We have moved our office to the Landmark Center in St. Paul, Minnesota.
The Landmark Center was built in 1902 as a federal courthouse. The exterior is pink granite ashlar with a hipped red tile roof, steeply pitched to shed St. Paul’s snows and enlivened by numerous turrets, gables and dormers with steeply peaked roofs; cylindrical corner towers with conical turrets occupy almost every change of projection. There are two massive towers, one of which houses a clock.
The interior features a five-story courtyard with skylight and rooms with 20-foot ceilings, appointed with marble and carved mahogany finishes. Its Richardsonian Romanesque is similar to the Old Post Office Building in Washington, D.C.
In 1972, a group of determined citizens saved the building from the wrecking ball and restored it to its previous grandeur. It was placed on the National Register of Historic Places and reopened to the public as Landmark Center in 1978. Today, it serves as a cultural center for music, dance, theater, exhibitions, public forums and hosts countless special events. Owned by Ramsey County, it is managed by Minnesota Landmarks, a not-for-profit organization.
Landmark Center also houses Anita’s Cafe, Landmarket Gift Shop, five gallery spaces and a number of St. Paul’s premier arts and culture organizations.
Our new address is: 75 West Fifth Street, Suite 219, St. Paul, Minnesota 55102.

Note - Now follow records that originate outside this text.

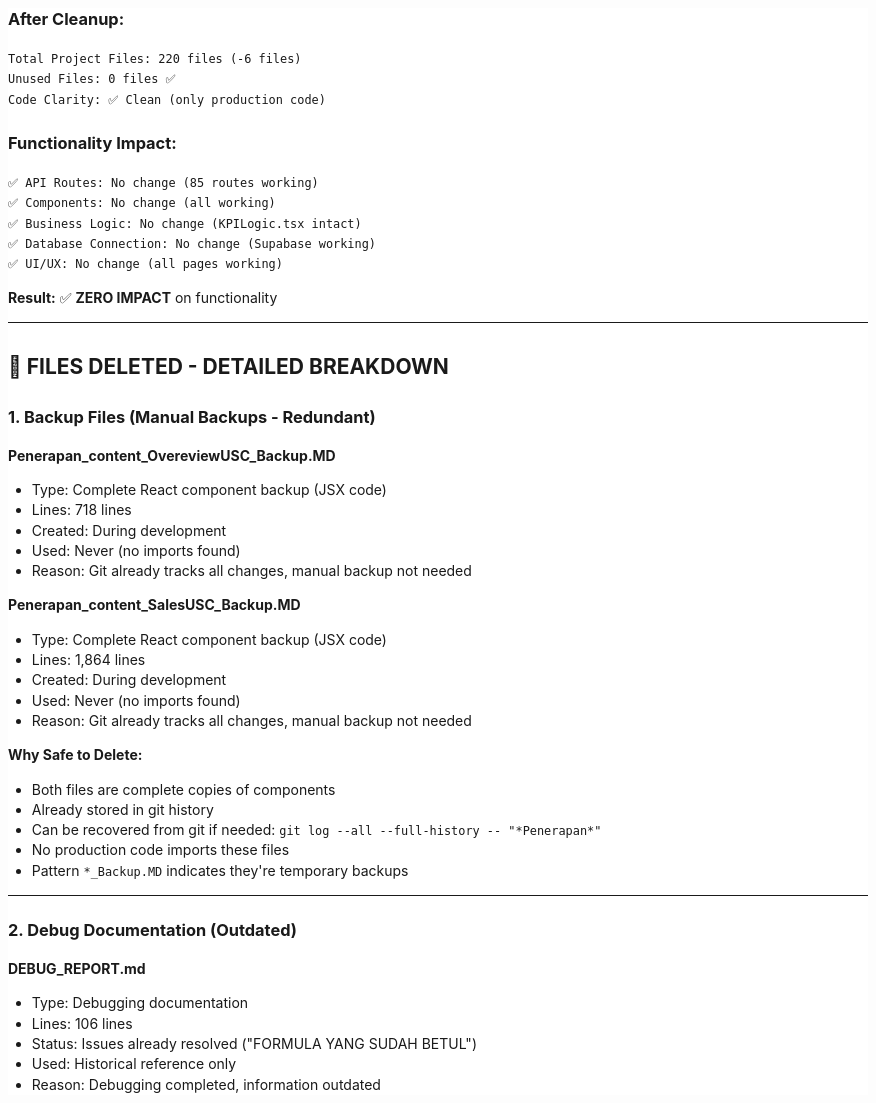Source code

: ### After Cleanup:
```
Total Project Files: 220 files (-6 files)
Unused Files: 0 files ✅
Code Clarity: ✅ Clean (only production code)
```

### Functionality Impact:
```
✅ API Routes: No change (85 routes working)
✅ Components: No change (all working)
✅ Business Logic: No change (KPILogic.tsx intact)
✅ Database Connection: No change (Supabase working)
✅ UI/UX: No change (all pages working)
```

**Result:** ✅ **ZERO IMPACT** on functionality

---

## 📁 FILES DELETED - DETAILED BREAKDOWN

### 1. Backup Files (Manual Backups - Redundant)

**Penerapan_content_OvereviewUSC_Backup.MD**
- Type: Complete React component backup (JSX code)
- Lines: 718 lines
- Created: During development
- Used: Never (no imports found)
- Reason: Git already tracks all changes, manual backup not needed

**Penerapan_content_SalesUSC_Backup.MD**  
- Type: Complete React component backup (JSX code)
- Lines: 1,864 lines
- Created: During development
- Used: Never (no imports found)
- Reason: Git already tracks all changes, manual backup not needed

**Why Safe to Delete:**
- Both files are complete copies of components
- Already stored in git history
- Can be recovered from git if needed: `git log --all --full-history -- "*Penerapan*"`
- No production code imports these files
- Pattern `*_Backup.MD` indicates they're temporary backups

---

### 2. Debug Documentation (Outdated)

**DEBUG_REPORT.md**
- Type: Debugging documentation
- Lines: 106 lines
- Status: Issues already resolved ("FORMULA YANG SUDAH BETUL")
- Used: Historical reference only
- Reason: Debugging completed, information outdated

Secondly, as around the world we are getting accustomed to using Zoom and other internet platforms for meetings, we would like to convene round tables using such technology.
Zoom and similar technologies are particularly well designed for a global network like ours. At minimal expense, we can convene thoughtful leaders from around the world. The internet, sadly, does not permit the personal exchanges, formal and informal, of gathering in a place, such as Mountain House in Caux, and which lead to new friendships and deeper learning from one another at tea breaks and during meals.
Our plan for these round tables is to propose topics and set reasonable dates and times for the discussions. At first, I think we should open them to a limited number of participants. We would ask those interested in participating to RSVP, with the first 25 to register to be admitted to the session. We will send invitations to those so registered. If a larger number would like to participate in that discussion, we would then consider convening a separate session later to accommodate their interest.
We now are thinking about a series of round tables on 1) the most important lessons learned from the coronavirus pandemic and 2) on the application of our principles going forward, as we adjust our global community to living with the virus and its potential mutations for some years to come.
We would like to have our round tables facilitate the drafting of proceedings on the topics discussed for subsequent distribution.